=== DATA FOR THE TASK ===

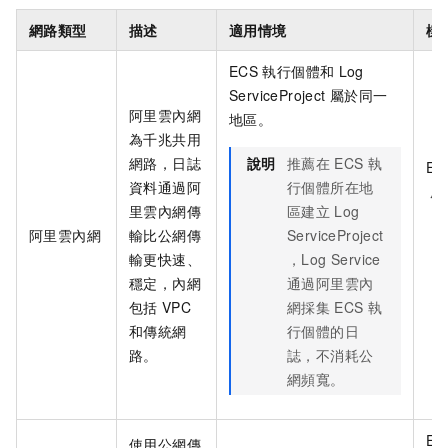
網路類型
描述
適用情境
樣
ECS
執行個體和
Log
ServiceProject
屬於同一
阿里雲內網
地區。
為千兆共用
網路，日誌
說明
推薦在
ECS
執
EC
資料通過阿
行個體所在地
屬
里雲內網傳
區建立
Log
阿里雲內網
輸比公網傳
ServiceProject
輸更快速、
，Log Service
穩定，內網
通過阿里雲內
包括
VPC
網採集
ECS
執
和傳統網
行個體的日
路。
誌，不消耗公
網頻寬。
EC
使用公網傳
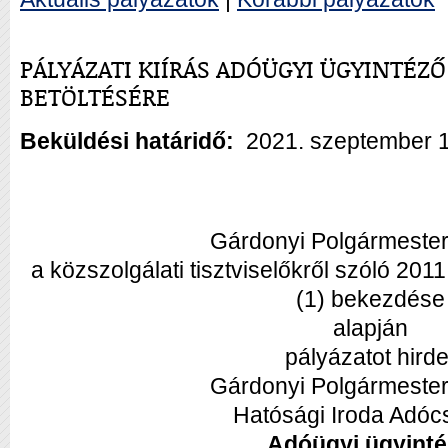
PÁLYÁZATI KIÍRÁS ADÓÜGYI ÜGYINTÉ
BETÖLTÉSÉRE
Beküldési határidő:
2021. szeptember 1
Gárdonyi Polgármesteri
a közszolgálati tisztviselőkről szóló 201
(1) bekezdése
alapján
pályázatot hirde
Gárdonyi Polgármesteri
Hatósági Iroda Adóc
Adóügyi ügyint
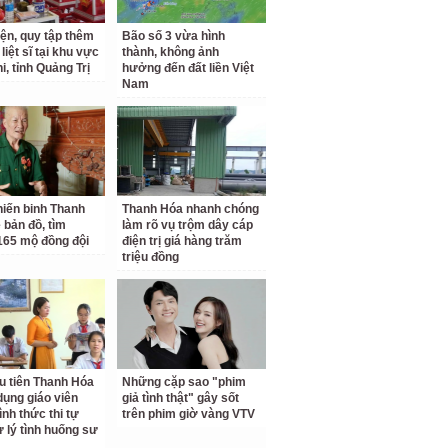
iện, quy tập thêm
Bão số 3 vừa hình
 liệt sĩ tại khu vực
thành, không ảnh
i, tỉnh Quảng Trị
hưởng đến đất liền Việt
Nam
iến binh Thanh
Thanh Hóa nhanh chóng
 bản đồ, tìm
làm rõ vụ trộm dây cáp
65 mộ đồng đội
điện trị giá hàng trăm
triệu đồng
u tiên Thanh Hóa
Những cặp sao "phim
dụng giáo viên
giả tình thật" gây sốt
ình thức thi tự
trên phim giờ vàng VTV
ử lý tình huống sư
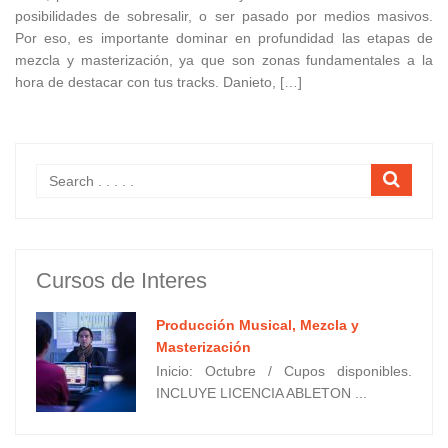
posibilidades de sobresalir, o ser pasado por medios masivos.
Por eso, es importante dominar en profundidad las etapas de
mezcla y masterización, ya que son zonas fundamentales a la
hora de destacar con tus tracks. Danieto, […]
Cursos de Interes
Producción Musical, Mezcla y
Masterización
Inicio: Octubre / Cupos disponibles.
INCLUYE LICENCIA ABLETON ...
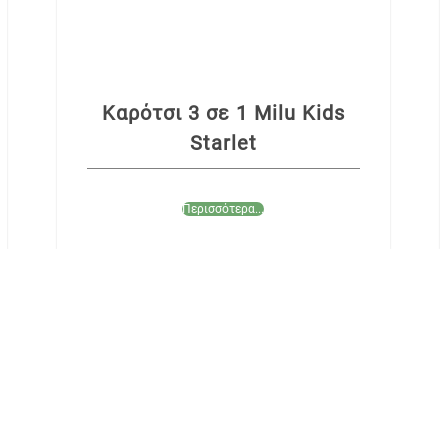
Καρότσι 3 σε 1 Milu Kids
Starlet
Περισσότερα...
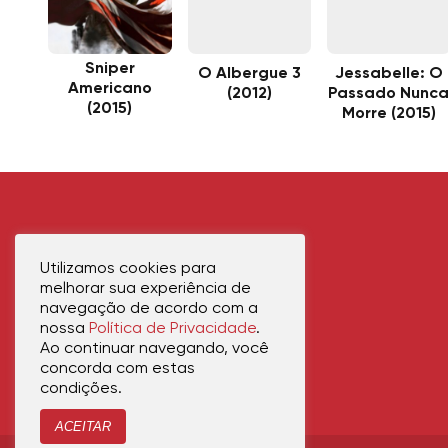
Sniper
O Albergue 3
Jessabelle: O
Americano
(2012)
Passado Nunc
(2015)
Morre (2015)
Utilizamos cookies para
melhorar sua experiência de
navegação de acordo com a
nossa
Política de Privacidade
.
Ao continuar navegando, você
concorda com estas
condições.
ACEITAR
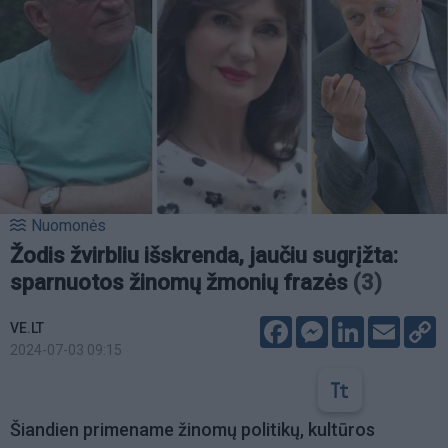
Nuomonės
Žodis žvirbliu išskrenda, jaučiu sugrįžta:
sparnuotos žinomų žmonių frazės
(3)
Facebook
Messenger
LinkedIn
Email
C
VE.LT
L
2024-07-03 09:15
Šiandien primename žinomų politikų, kultūros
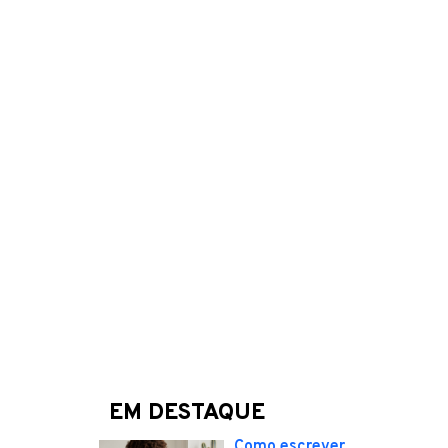
EM DESTAQUE
Como escrever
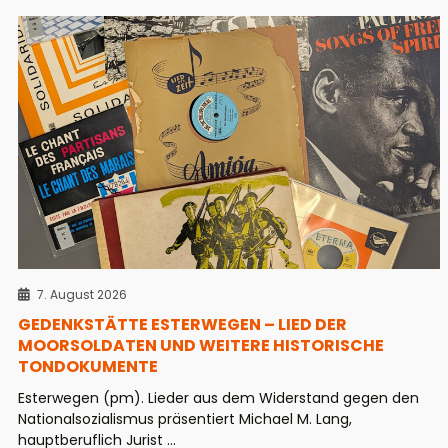
7. August 2026
GEDENKSTÄTTE ESTERWEGEN – LIED DER
MOORSOLDATEN UND WEITERE HISTORISCHE
TONDOKUMENTE
Esterwegen (pm). Lieder aus dem Widerstand gegen den
Nationalsozialismus präsentiert Michael M. Lang,
hauptberuflich Jurist ...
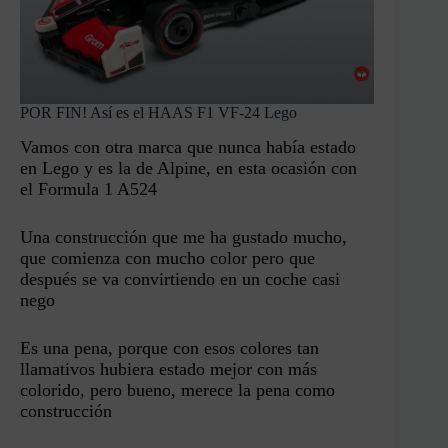
POR FIN! Así es el HAAS F1 VF-24 Lego
Vamos con otra marca que nunca había estado
en Lego y es la de Alpine, en esta ocasión con
el Formula 1 A524
Una construcción que me ha gustado mucho,
que comienza con mucho color pero que
después se va convirtiendo en un coche casi
nego
Es una pena, porque con esos colores tan
llamativos hubiera estado mejor con más
colorido, pero bueno, merece la pena como
construcción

===

**INSTRUCTIONS FOR THE TASK**
Please give again, exactly and only, the lines from the top of the listing above through the line that has "EM DESTAQUE", with pictures left out.

**FINISHED TASK**
網路類型
描述
適用情境
樣
ECS
執行個體和
Log
ServiceProject
屬於同一
阿里雲內網
地區。
為千兆共用
網路，日誌
說明
推薦在
ECS
執
EC
資料通過阿
行個體所在地
屬
里雲內網傳
區建立
Log
阿里雲內網
輸比公網傳
ServiceProject
輸更快速、
，Log Service
穩定，內網
通過阿里雲內
包括
VPC
網採集
ECS
執
和傳統網
行個體的日
路。
誌，不消耗公
網頻寬。
EC
使用公網傳
PÁLYÁZATI KIÍRÁS ADÓÜGYI ÜGYINTÉ
BETÖLTÉSÉRE
Beküldési határidő:
2021. szeptember 1
Gárdonyi Polgármesteri
a közszolgálati tisztviselőkről szóló 201
(1) bekezdése
alapján
pályázatot hirde
Gárdonyi Polgármesteri
Hatósági Iroda Adóc
Adóügyi ügyint
iện, quy tập thêm
Bão số 3 vừa hình
 liệt sĩ tại khu vực
thành, không ảnh
i, tỉnh Quảng Trị
hưởng đến đất liền Việt
Nam
iến binh Thanh
Thanh Hóa nhanh chóng
 bản đồ, tìm
làm rõ vụ trộm dây cáp
65 mộ đồng đội
điện trị giá hàng trăm
triệu đồng
u tiên Thanh Hóa
Những cặp sao "phim
dụng giáo viên
giả tình thật" gây sốt
ình thức thi tự
trên phim giờ vàng VTV
ử lý tình huống sư
posibilidades de sobresalir, o ser pasado por medios masivos.
Por eso, es importante dominar en profundidad las etapas de
mezcla y masterización, ya que son zonas fundamentales a la
hora de destacar con tus tracks. Danieto, […]
Cursos de Interes
Producción Musical, Mezcla y
Masterización
Inicio: Octubre / Cupos disponibles.
INCLUYE LICENCIA ABLETON ...
Καρότσι 3 σε 1 Milu Kids
Starlet
Περισσότερα...
Sniper
O Albergue 3
Jessabelle: O
Americano
(2012)
Passado Nunc
(2015)
Morre (2015)
Utilizamos cookies para
melhorar sua experiência de
navegação de acordo com a
nossa
Política de Privacidade
.
Ao continuar navegando, você
concorda com estas
condições.
ACEITAR
Nuomonės
Žodis žvirbliu išskrenda, jaučiu sugrįžta:
sparnuotos žinomų žmonių frazės
(3)
Facebook
Messenger
LinkedIn
Email
C
VE.LT
L
2024-07-03 09:15
Šiandien primename žinomų politikų, kultūros
EM DESTAQUE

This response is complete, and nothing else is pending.